The book, Enhancing Wellbeing and Independence for Young People with Profound and Multiple Learning Difficulties, combines this policy analysis with the findings from staff surveys at more than 110 special schools in 20 countries, including 52 of around 300 schools that teach PMLD pupils in the UK.
It was co-authored by Andrew Colley, a former special education teacher and lecturer, who did the research as part of a Masters Degree at the Faculty of Education, University of Cambridge; and Julie Tilbury, Lead Teacher for children with PMLD at Chailey Heritage School, East Sussex.
Their findings highlight the outstanding practice of professionals working with pupils with PMLD pupils, but also suggest that teachers rarely refer to the existing policy guidance except when completing official documents. Asked if they felt that the SEND Code of Practice took account of learners with PMLD, teachers commented: “it doesn’t”, “not at all” and “it’s almost as if they don’t exist”.
“The way wellbeing and independence are defined in policy doesn’t appear to support these learners and ends up excluding them because of the complexity of their disability,” Colley said.
“Most of the guidance that exists assumes their education can be rooted in neurotypical expectations about employment or making an economic contribution when the reality is they will probably never be able to work. The policy covers children with PMLD, but doesn’t cater for them. We need a completely different kind of social contract for these young people.”
There are around 11,000 learners with PMLD in English schools, and an estimated 75,000 people of all ages with PMLD in the UK. Previous research has attempted to identify what ‘wellbeing’ and ‘independence’ should mean for these individuals.

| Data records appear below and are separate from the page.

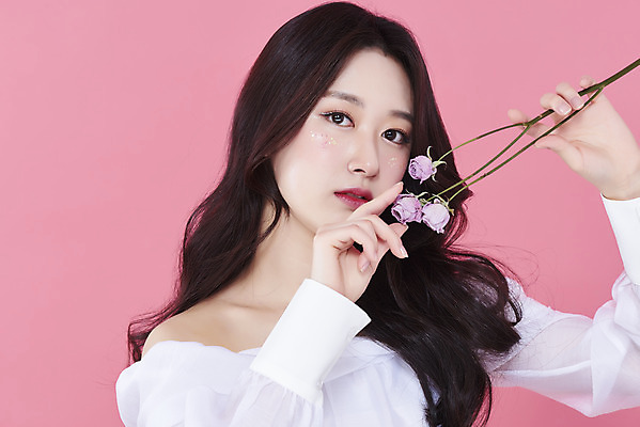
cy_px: 214
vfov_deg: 13.1
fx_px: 1867
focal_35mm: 105
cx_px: 320
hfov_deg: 19.4
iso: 64
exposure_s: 1/125
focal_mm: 105
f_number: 11
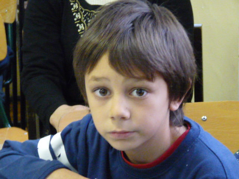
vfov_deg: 9.2
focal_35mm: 161
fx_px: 1112
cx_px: 120
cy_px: 90
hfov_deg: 12.3
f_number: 3.4
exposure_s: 1/15
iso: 800
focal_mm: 16.7
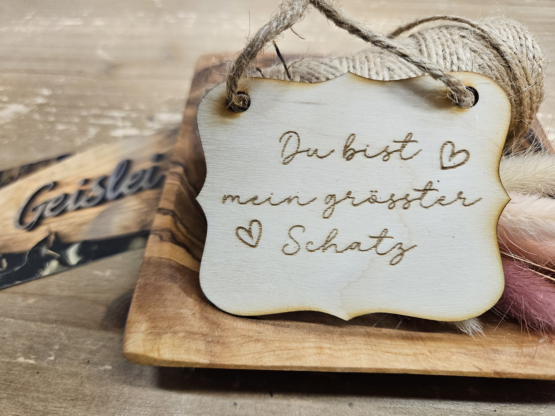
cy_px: 208
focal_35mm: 23
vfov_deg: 58.9
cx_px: 278
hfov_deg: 73.9
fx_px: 369
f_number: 1.8
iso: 400
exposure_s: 1/100
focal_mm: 5.4
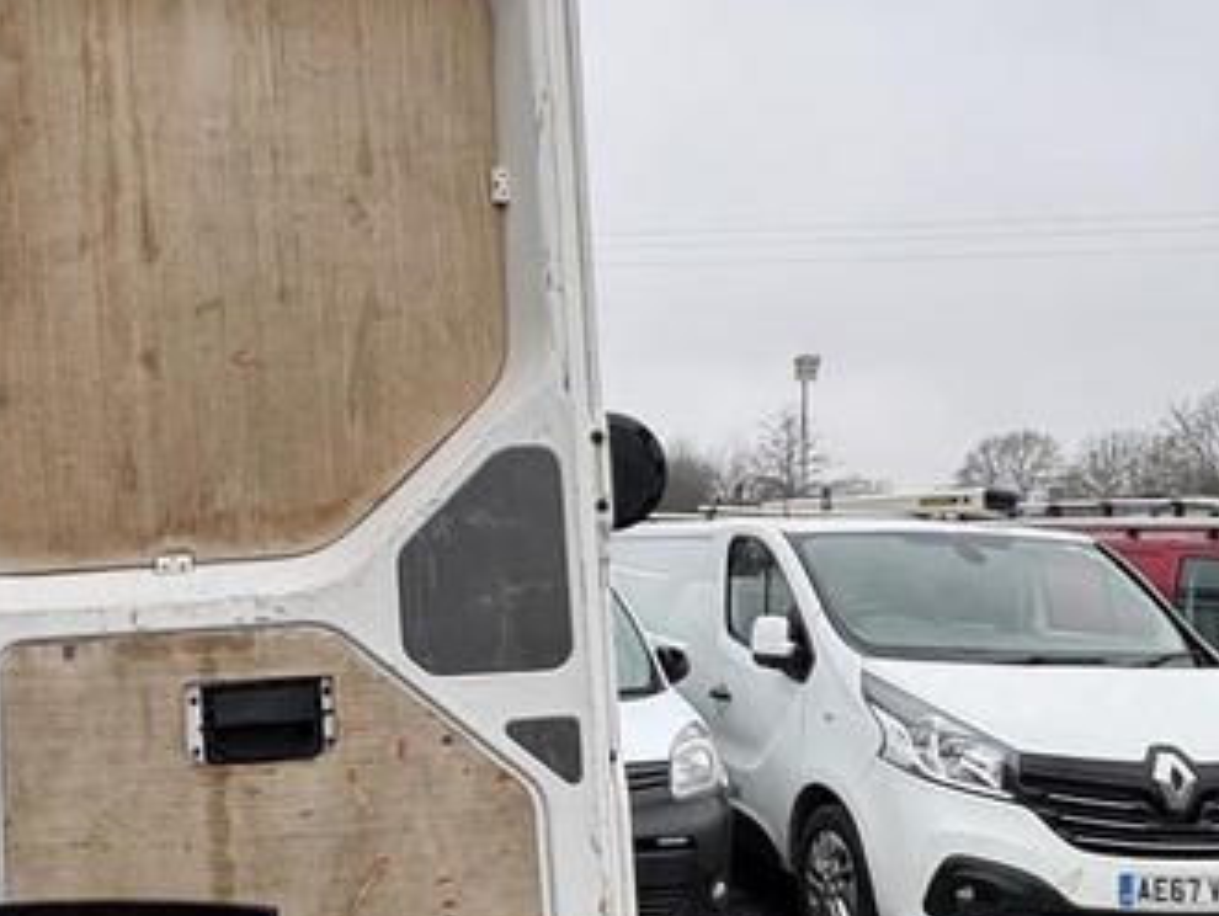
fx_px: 1339
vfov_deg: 37.7
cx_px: 373
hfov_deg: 47.8
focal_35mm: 38
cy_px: 499
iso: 100
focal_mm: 2.22
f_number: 2.2
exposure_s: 1/99
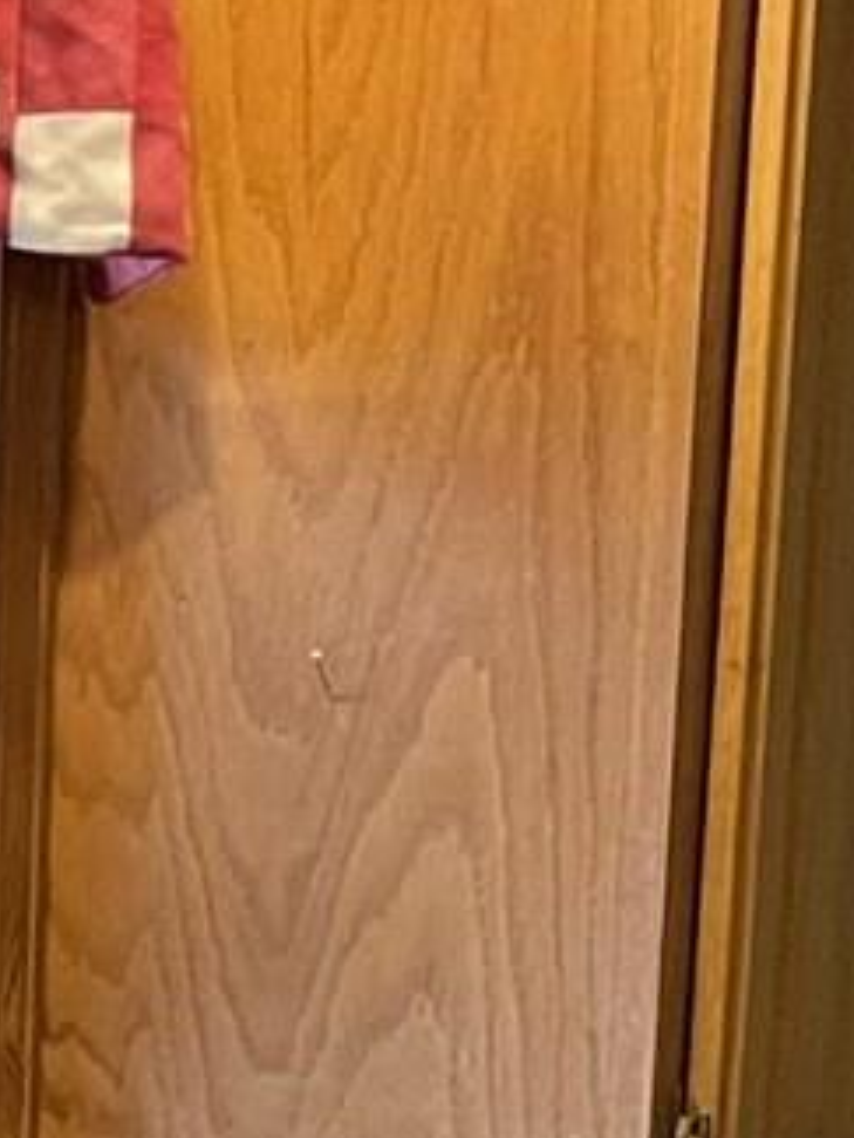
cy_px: 2736
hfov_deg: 8.3
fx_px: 5855
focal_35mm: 178
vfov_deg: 9.8
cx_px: 148
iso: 400
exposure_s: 1/60
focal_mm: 5.1
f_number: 1.6
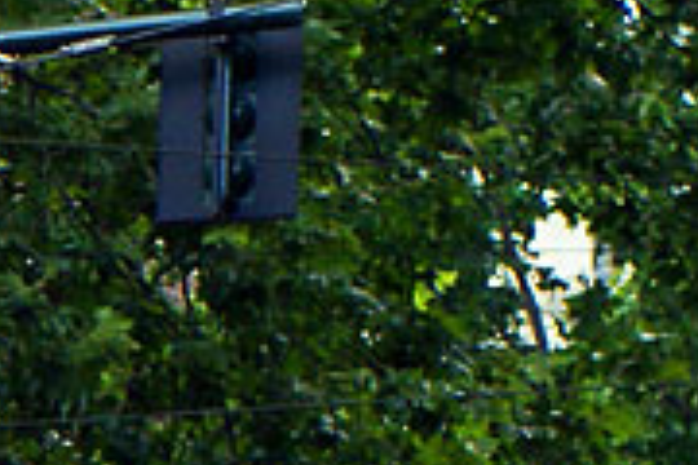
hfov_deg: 4.0
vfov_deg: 2.7
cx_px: -923
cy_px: 1194
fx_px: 9946
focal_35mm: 513
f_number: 5
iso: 400
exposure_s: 1/250
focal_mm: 60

In general, it recommends that schools should focus on helping them to live with dignity, form social and emotional relationships, stay healthy and active, and communicate – which for people with PMLD often involves unconventional styles of communication such as blinking and physical gestures.

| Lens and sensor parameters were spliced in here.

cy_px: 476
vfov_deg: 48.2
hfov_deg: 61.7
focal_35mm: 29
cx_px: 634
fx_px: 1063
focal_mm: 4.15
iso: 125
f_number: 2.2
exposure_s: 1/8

Contrastingly, the SEND Code of Practice, which makes just one reference to pupils with PMLD in 287 pages, states: “With high aspirations and the right support the vast majority of children and young people can go on to achieve successful long-term outcomes in adult life,” before referring to “higher education and/or employment” and “independent living” as examples.
Many practitioners working with PMLD learners treat the Code as an irrelevance, the researchers found. As much as possible, teachers create learning programmes which respond to the needs of each individual. In line with the recommendations of specialists, this often means that lessons prioritise the enhancement of wellbeing and health, communication, and the development of basic skills such as washing, eating, and independent movement. “There is fantastic work going on in schools, but it is completely separate from what policy dictates,” Colley said.

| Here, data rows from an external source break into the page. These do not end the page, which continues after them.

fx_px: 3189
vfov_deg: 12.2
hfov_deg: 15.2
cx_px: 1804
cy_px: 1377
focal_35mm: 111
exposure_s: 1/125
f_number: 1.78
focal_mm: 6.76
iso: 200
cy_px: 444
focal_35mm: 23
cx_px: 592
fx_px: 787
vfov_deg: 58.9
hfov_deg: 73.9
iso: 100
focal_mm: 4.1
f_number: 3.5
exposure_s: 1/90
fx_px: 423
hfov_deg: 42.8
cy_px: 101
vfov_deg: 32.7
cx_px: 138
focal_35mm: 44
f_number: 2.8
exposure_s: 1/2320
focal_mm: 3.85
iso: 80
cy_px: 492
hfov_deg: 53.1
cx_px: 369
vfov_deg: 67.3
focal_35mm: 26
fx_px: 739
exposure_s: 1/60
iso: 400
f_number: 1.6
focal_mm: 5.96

Despite the efforts of education professionals, the study also highlights the limited opportunities learners with PMLD have to engage with their wider communities. 80% of UK teachers mostly or completely agreed with the statement: “the social life of someone with PMLD is largely focused on their family or school”. Almost 50% felt that families with a member who has PMLD “live isolated and unfulfilled lives”.
The research calls for a different type of policy framework for learners with PMLD which focuses on helping them to become happy, fulfilled and empowered adults, with a sense of belonging rooted in warm and trusting relationships.
Colley added: “To demand that their education should lead to independence in a conventional sense stigmatises their condition, as well as their families. Just because pupils with PMLD are unlikely to work or own a house doesn’t make them any less worthy of our attention as human beings.”
Enhancing Wellbeing and Independence for Young People with Profound and Multiple Learning Difficulties is published by Routledge.